La Rose de Versailles
Manga / Critique - écrit par Jade, le 02/02/2006 (
S'il y a une période de prédilection pour les histoires d'amour bien conventionnelles et pleines de bons sentiments, c'est à coup sûr le XVIIIeme siècle français. La notion de rang social (propice aux histoires d'amours impossibles) y est très prononcée et l'opulence de la vie de noble à la Cour dégage quelque chose de superbement romantique et enivrant, pour peu que l'on aime les beaux rêves un peu naïfs bien sûr.
La Rose de VersaillesAussi n'est-il pas surprenant d'apprendre qu'au moins un shôjo prend place dans cet univers étoilé. Au moins un shôjo, et pas des moindres, car il s'agit de l'immense La Rose de Versailles, ce pavé de deux fois 1000 pages, l'un des plus grands succès shôjo jusqu'à aujourd'hui. Ryoko Ideka créé avec ce manga le personnage de Lady Oscar, qui même en France connaît une notoriété due à la diffusion du dessin animé il y a quelques années.
Versailles, centre du royaume de France, lui-même centre du monde. La culture française n'a jamais autant rayonné à travers l'univers qu'à cette époque. Le roi de France, Louis XV, cherche à assurer une paix durable avec ses ennemis de toujours, dont l'Autriche. Et pour cela, rien ne vaut un bon petit mariage arrangé entre deux héritiers de sang royal. Et hop, ni une ni deux, l'union entre le futur Louis XVI, petit fils du roi, et la neuvième fille de l'impératrice d'Autriche, Marie-Antoinette est annoncée.
Il est des couples, comme ça, qui sonnent toujours un peu bizarrement à l'oreille, certainement parce qu'on les associe à certains événements de l'Histoire, par exemple. Le dernier couple royal de l'époque monarchique n'a certainement pas connu la fin la plus joyeuse qui soit, mais on a souvent tendance à passer à coté des dernières années de la Cour. Heureusement, La Rose de Versailles est là pour combler cette lacune.
Contrairement à bon nombre de shôjos, celui-ci est une oeuvre construite qui ne s'attarde pas trois heures sur des éléments ne servant qu'à repousser l'inéluctable happy end. On le sait, Marie-Antoinette va finir guillotinée avec son mari et le prince héritier. Pas de belle fin en perspective. Mais plutôt une puissante tragédie amoureuse sur fond historique.
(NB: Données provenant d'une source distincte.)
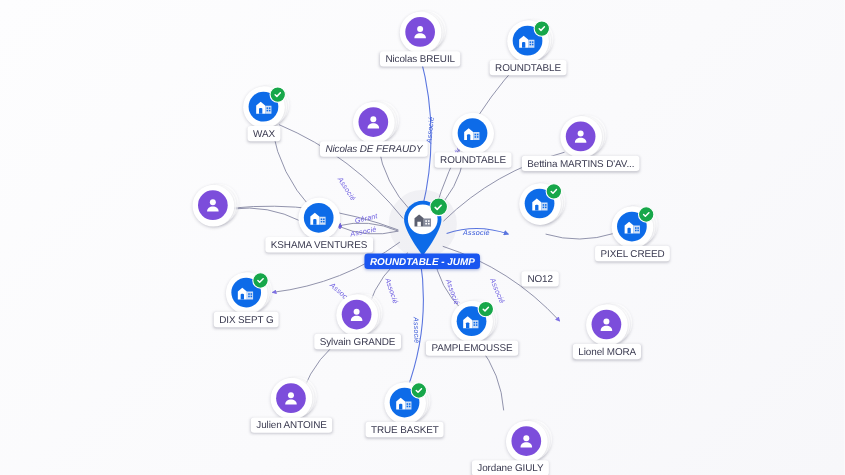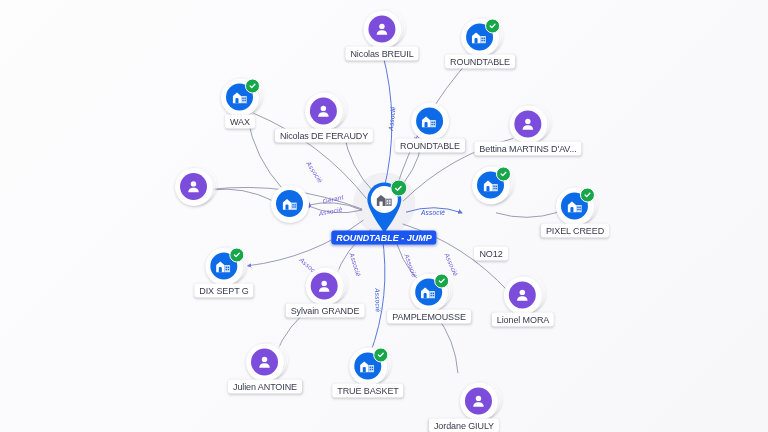--- a/index.html
+++ b/index.html
@@ -255,21 +255,21 @@
             </svg>
           </div>
           <div class="badge">
             <svg width="7" height="7" viewBox="0 0 10 10">
               <path d="M1.6 5.1 L3.9 7.3 L8.4 2.6" stroke="#ffffff" stroke-width="1.9" fill="none" stroke-linecap="round" stroke-linejoin="round"></path>
             </svg>
           </div>
         </div>
         <div class="label">WAX</div>
       </div>
-      <div class="node" style="left: 324px; top: 117px;">
+      <div class="node" style="left: 340px; top: 117px; font-style: italic;">
         <div class="stack">
           <div class="card c3"></div>
           <div class="card c2"></div>
           <div class="card c1"></div>
           <div class="disc person">
             <svg width="15" height="15" viewBox="0 0 16 16">
               <circle cx="8" cy="5.2" r="2.9" fill="#ffffff"></circle>
               <path d="M2.4 14.2 C2.4 10.6 5 9.2 8 9.2 C11 9.2 13.6 10.6 13.6 14.2 Z" fill="#ffffff"></path>
             </svg>
           </div>
@@ -328,20 +328,21 @@
               <path d="M1 14.6 L1 6.2 L5.6 2.4 L10.2 6.2 L10.2 14.6 Z" fill="#ffffff"></path>
               <path d="M10.2 6.4 L16.6 6.4 L16.6 14.6 L10.2 14.6 Z" fill="#cfe0f7"></path>
               <rect x="11.6" y="8.1" width="1.6" height="1.6" fill="#0d6be8"></rect>
               <rect x="14" y="8.1" width="1.6" height="1.6" fill="#0d6be8"></rect>
               <rect x="11.6" y="10.6" width="1.6" height="1.6" fill="#0d6be8"></rect>
               <rect x="14" y="10.6" width="1.6" height="1.6" fill="#0d6be8"></rect>
               <path d="M3.9 14.6 L3.9 9.6 C3.9 8.4 7.3 8.4 7.3 9.6 L7.3 14.6 Z" fill="#0d6be8"></path>
             </svg>
           </div>
         </div>
+        <div class="label">KSHAMA VENTURES</div>
       </div>
       <div class="node" style="left: 491px; top: 213px; gap: 44px;">
         <div class="stack">
           <div class="card c3"></div>
           <div class="card c2"></div>
           <div class="card c1"></div>
           <div class="disc company">
             <svg width="16" height="16" viewBox="0 0 18 16">
               <path d="M1 14.6 L1 6.2 L5.6 2.4 L10.2 6.2 L10.2 14.6 Z" fill="#ffffff"></path>
               <path d="M10.2 6.4 L16.6 6.4 L16.6 14.6 L10.2 14.6 Z" fill="#cfe0f7"></path>
@@ -439,21 +440,21 @@
             </svg>
           </div>
           <div class="badge">
             <svg width="7" height="7" viewBox="0 0 10 10">
               <path d="M1.6 5.1 L3.9 7.3 L8.4 2.6" stroke="#ffffff" stroke-width="1.9" fill="none" stroke-linecap="round" stroke-linejoin="round"></path>
             </svg>
           </div>
         </div>
         <div class="label">PAMPLEMOUSSE</div>
       </div>
-      <div class="node" style="left: 523px; top: 301px; align-items: center;">
+      <div class="node" style="left: 552px; top: 301px; align-items: center;">
         <div class="stack">
           <div class="card c3"></div>
           <div class="card c2"></div>
           <div class="card c1"></div>
           <div class="disc person">
             <svg width="15" height="15" viewBox="0 0 16 16">
               <circle cx="8" cy="5.2" r="2.9" fill="#ffffff"></circle>
               <path d="M2.4 14.2 C2.4 10.6 5 9.2 8 9.2 C11 9.2 13.6 10.6 13.6 14.2 Z" fill="#ffffff"></path>
             </svg>
           </div>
La Rose de Versailles se veut conter la rencontre de trois destins, celui de la reine Marie-Antoinette, d'Oscar François de Jarjayes, La fille du capitaine de la garde royale destinée à suivre les pas de son père qui la traite comme un garçon, et de Hans Axel de Fersen, noble suèdois.
En bon shôjo, ce sont les histoires de sentiments qui prédominent ici, montrant notamment l'amour adultère entre la reine et de Fersen, alors qu'Oscar, que tout le monde considère comme un homme, se meurt d'amour pour le jeune suédois. Mais au delà du triangle amoureux, de nombreux personnages et éléments s'ajoutent et font évoluer toute la trame vers un inévitable final sanglant. La Rose de Versailles est un manga très intéressant et bien moins prévisible ou niais que la moyenne.
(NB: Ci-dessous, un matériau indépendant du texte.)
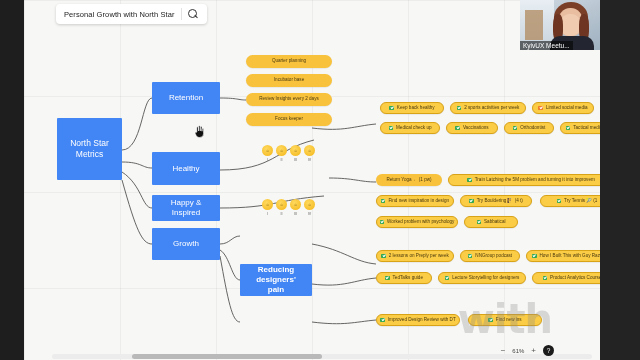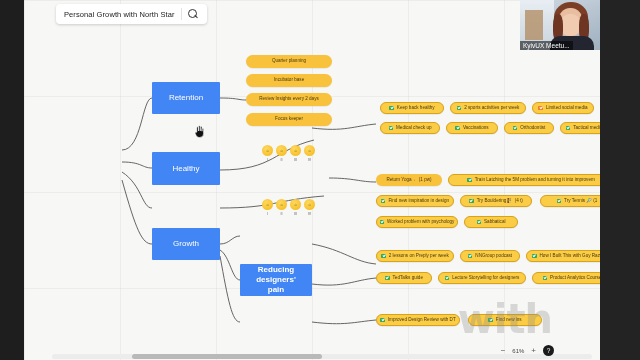--- a/index.html
+++ b/index.html
@@ -184,25 +184,31 @@
       <path d="M288,322 C320,326 330,322 352,320"></path>
       <path d="M305,178 C330,178 336,182 352,182"></path>
     </svg>
 
     <div class="titlebar">
       <span class="t">Personal Growth with North Star</span>
       <span class="sep"></span>
       <span class="mag"></span>
     </div>
 
+    <div class="node big" style="left:33px; top:118px; width:65px; height:62px;">
+      <span>North Star Metrics</span>
+    </div>
     <div class="node" style="left:128px; top:82px; width:68px; height:32px;">
       <span>Retention</span>
     </div>
     <div class="node" style="left:128px; top:152px; width:68px; height:33px;">
       <span>Healthy</span>
+    </div>
+    <div class="node" style="left:128px; top:195px; width:68px; height:26px;">
+      <span>Happy &amp; Inspired</span>
     </div>
     <div class="node" style="left:128px; top:228px; width:68px; height:32px;">
       <span>Growth</span>
     </div>
     <div class="node" style="left:216px; top:264px; width:72px; height:32px;font-weight:bold;">
       <span>Reducing designers' pain</span>
     </div>
 
     <div class="pill" style="left:222px; top:55px; width:86px; height:13px;">
       <span>Quarter planning</span>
Bien sûr, pour pouvoir constater cela, il faut encore arriver à surmonter l'énorme préjugé créé par les dessins. La Rose de Versailles est un manga datant d'une trentaine d'années. Il est donc relativement vieux graphiquement, et fait pas mal penser à du Tezuka quand on envisage les caricatures à longueur de page ou le trait naïf des dessins. Mais La Rose de Versailles est aussi et avant tout un manga pour filles, ce qui veut dire des personnages très efféminés et limite androgynes (dont Oscar reste l'éternel archétype), et aussi des yeux absolument énormes, peut-être les plus gros jamais dessinés dans un manga. Des yeux brillants, toujours pleins d'étoiles et de trucs brillants pour donner un coté magique et vivant aux personnages. Il faut bien reconnaître que l'effet est réussi, mais qu'il est bien trop employé et donne en contrepartie un aspect comique indéniable et indésirable au manga.
Alors effectivement, La Rose de Versailles est un manga énorme en taille comme en poids. Et oui, les dessins sont susceptibles de vous faire passer pour un sentimental si vous les montrez aux copains/copines. Et il est vrai que le manga est classé dans la section 'Pink Kana', ce qui est censé en dire long sur le coté guimauve de l'oeuvre. Mais tout cela ne devrait suffire à vous faire passer à coté de cette oeuvre magistrale et drôle, superbement bien menée et dont l'exactitude historique vous permettra de prendre un certain recul quand aux événements ayant mené à la Révolution.